Record extracts START

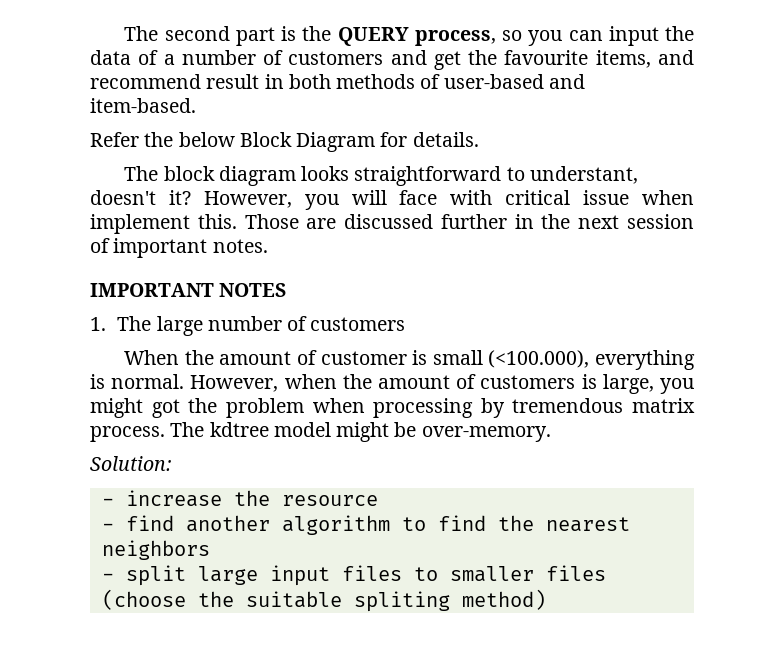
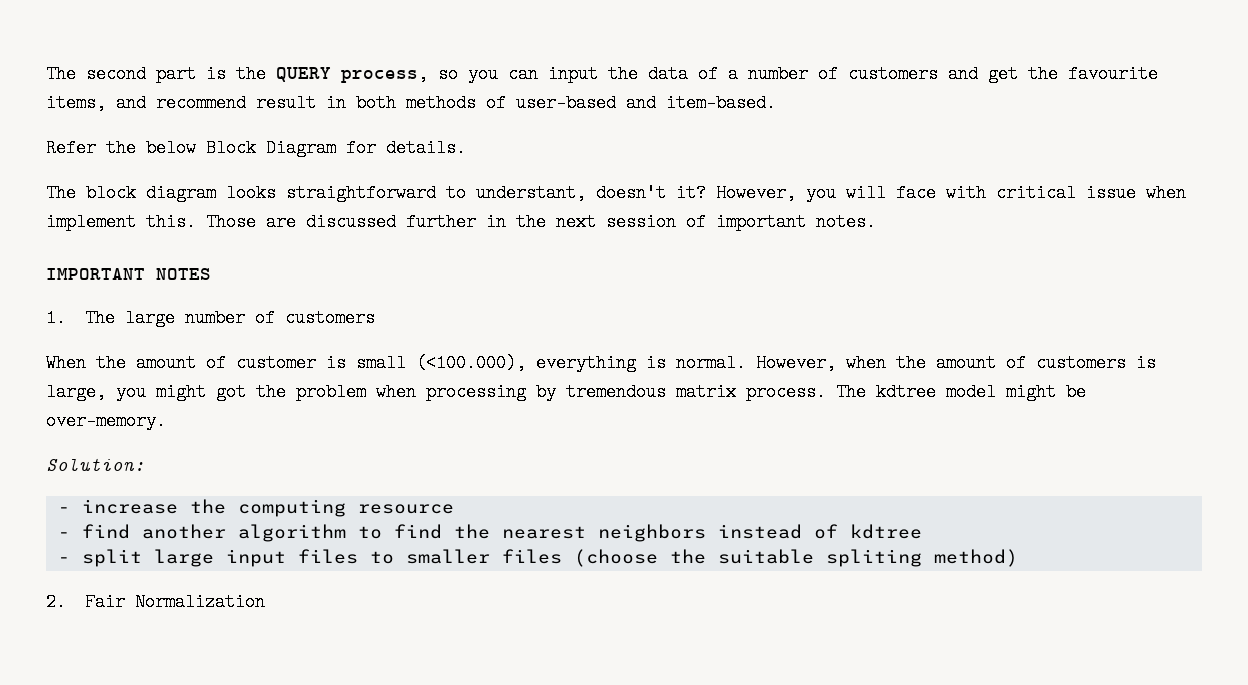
(270, 498) none -> [237,499,346,517] computing
(210, 550) none -> [717,524,922,539] instead of kdtree
(546, 599) none -> [46,593,265,611] // 2. Fair Normalization

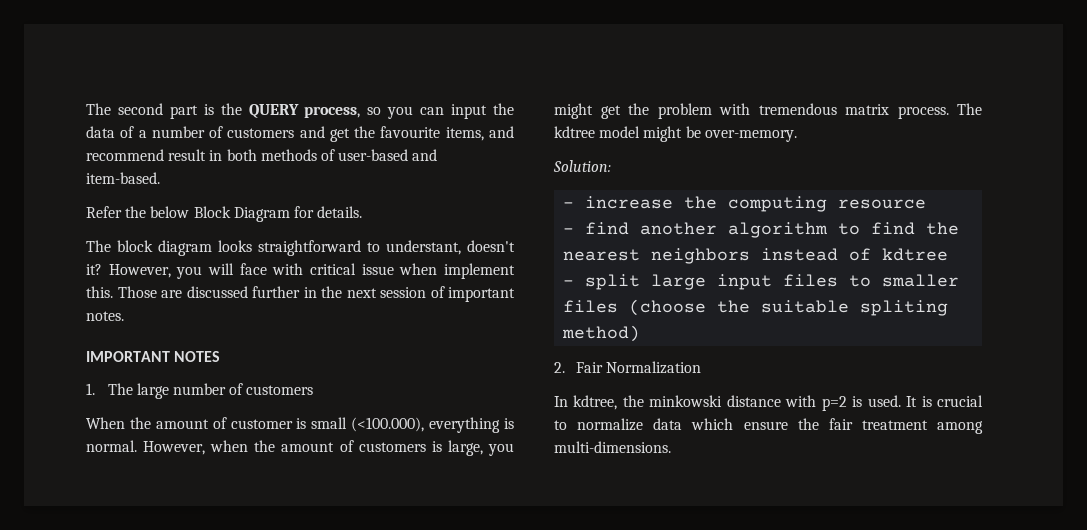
[216,383,246,401] got -> [600,105,621,119] get
[376,383,556,401] when processing by -> [719,103,750,115] with
(265, 602) none -> [554,395,983,411] [554,418,983,434] [554,441,671,453] // In kdtree, the minkowski distance with p=2 is used. It is crucial to normalize data which ensure the fair treatment among multi-dimensions.

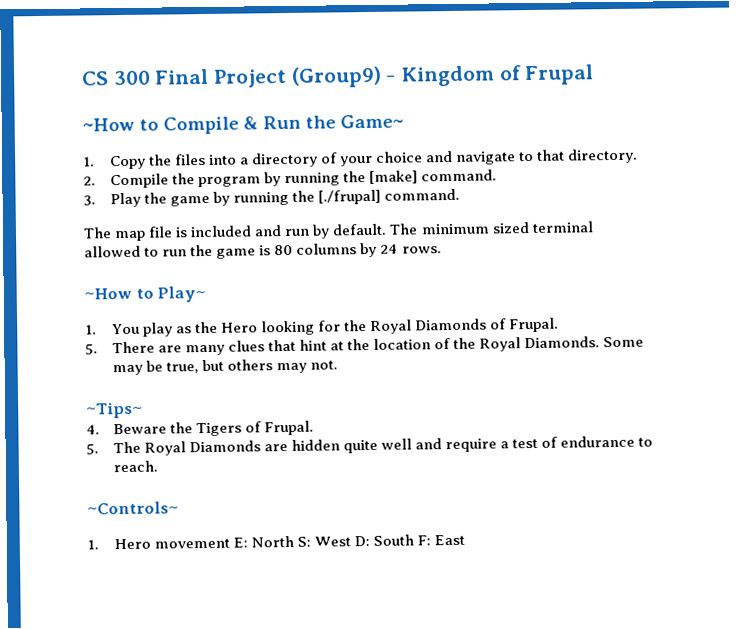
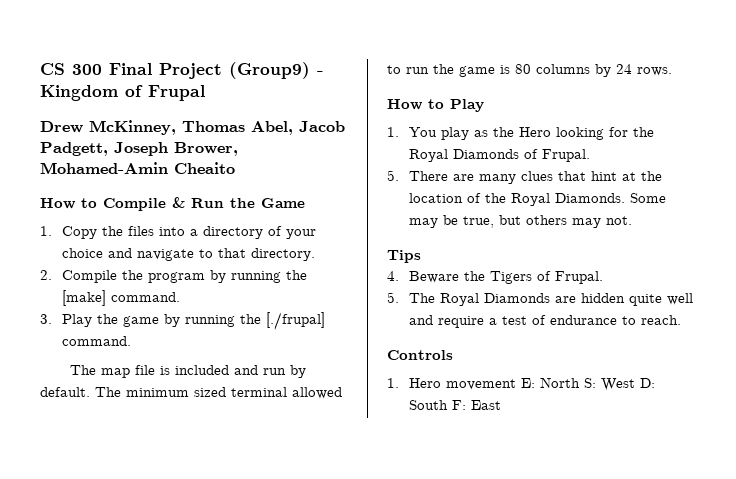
[82,117,135,132] ~How -> [40,120,345,135] [40,142,238,156] [40,162,235,174] [40,198,76,209] Drew McKinney, Thomas Abel, Jacob Padgett, Joseph Brower, Mohamed-Amin Cheaito // How
[339,114,404,129] Game~ -> [261,198,305,208] Game
[84,285,207,303] ~How to Play~ -> [387,99,484,112] How to Play
[86,401,143,419] ~Tips~ -> [387,250,421,263] Tips
[87,501,179,515] ~Controls~ -> [387,350,453,360] Controls

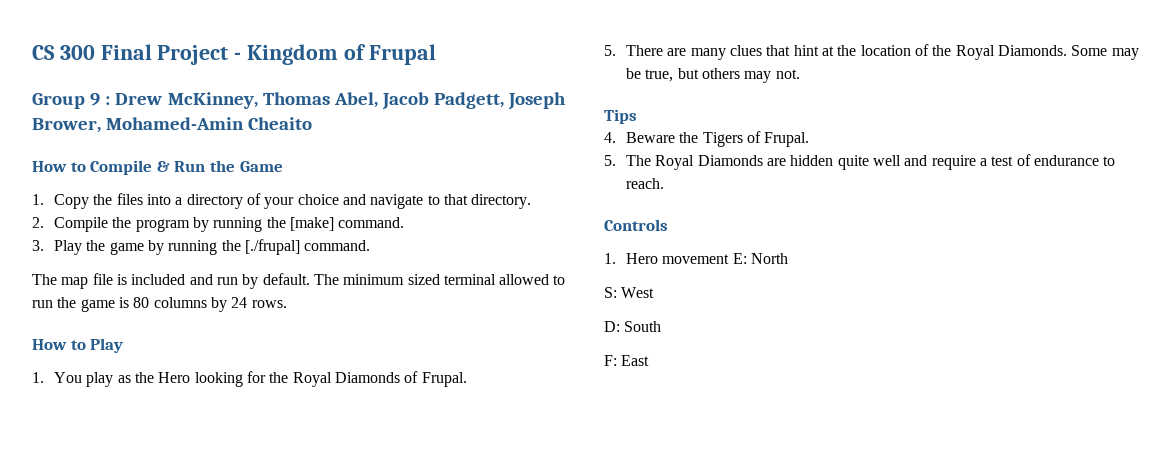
[229,62,310,79] (Group9) -> (229, 55) none
(205, 93) none -> [32,93,111,109] Group 9 :
(580, 382) none -> (789, 258) //
(635, 384) none -> (655, 292) //
(448, 405) none -> (662, 326) //

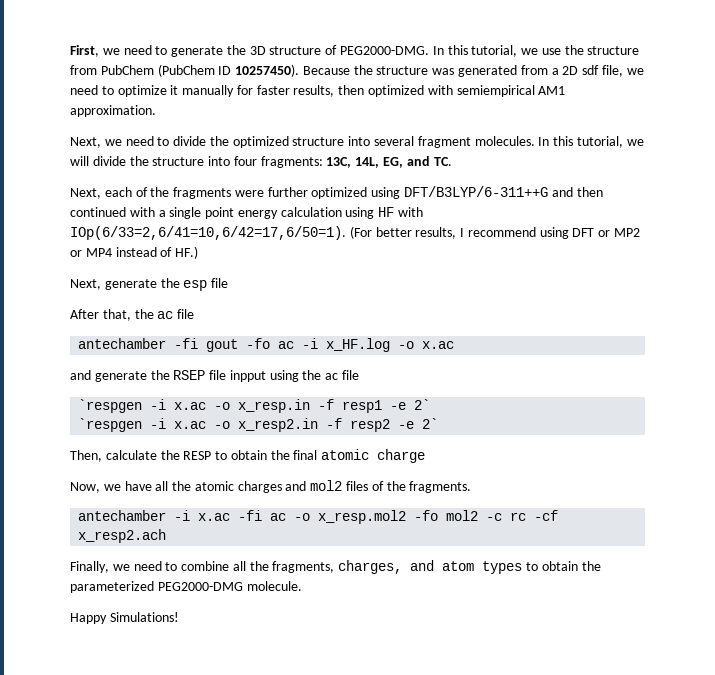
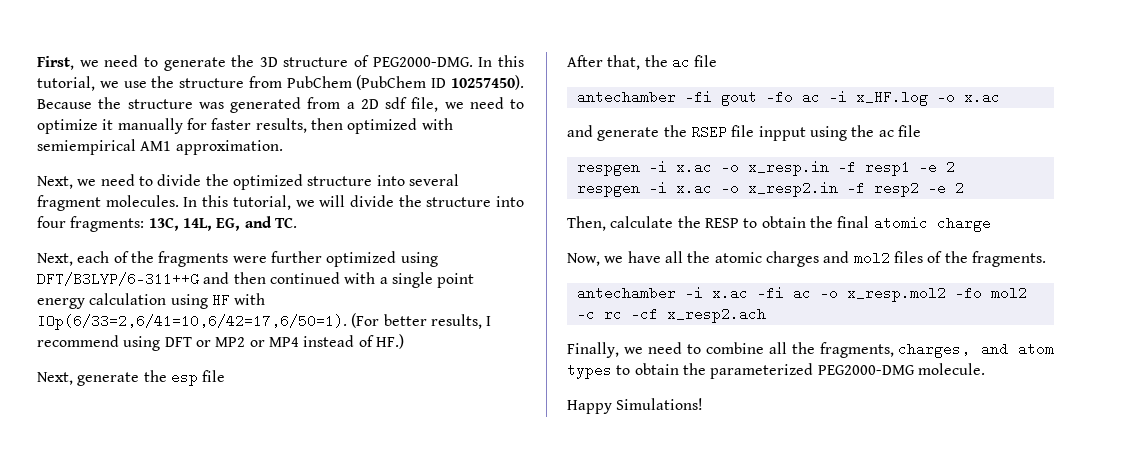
[78,399,143,413] `respgen -> [576,160,640,176] respgen
[414,399,431,410] [78,418,143,432] 2` // `respgen -> [945,160,955,174] [576,181,640,197] 2 // respgen
[422,418,439,429] 2` -> [954,181,964,195] 2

Record extracts END

_Problem statement_
Leaving each picture behind, please give again exactly the lines above from the one with "[216,383,246,401] got ->" through the one with "[82,117,135,132] ~How ->", both included, and no others.

_Problem solution_
[216,383,246,401] got -> [600,105,621,119] get
[376,383,556,401] when processing by -> [719,103,750,115] with
(265, 602) none -> [554,395,983,411] [554,418,983,434] [554,441,671,453] // In kdtree, the minkowski distance with p=2 is used. It is crucial to normalize data which ensure the fair treatment among multi-dimensions.

[82,117,135,132] ~How -> [40,120,345,135] [40,142,238,156] [40,162,235,174] [40,198,76,209] Drew McKinney, Thomas Abel, Jacob Padgett, Joseph Brower, Mohamed-Amin Cheaito // How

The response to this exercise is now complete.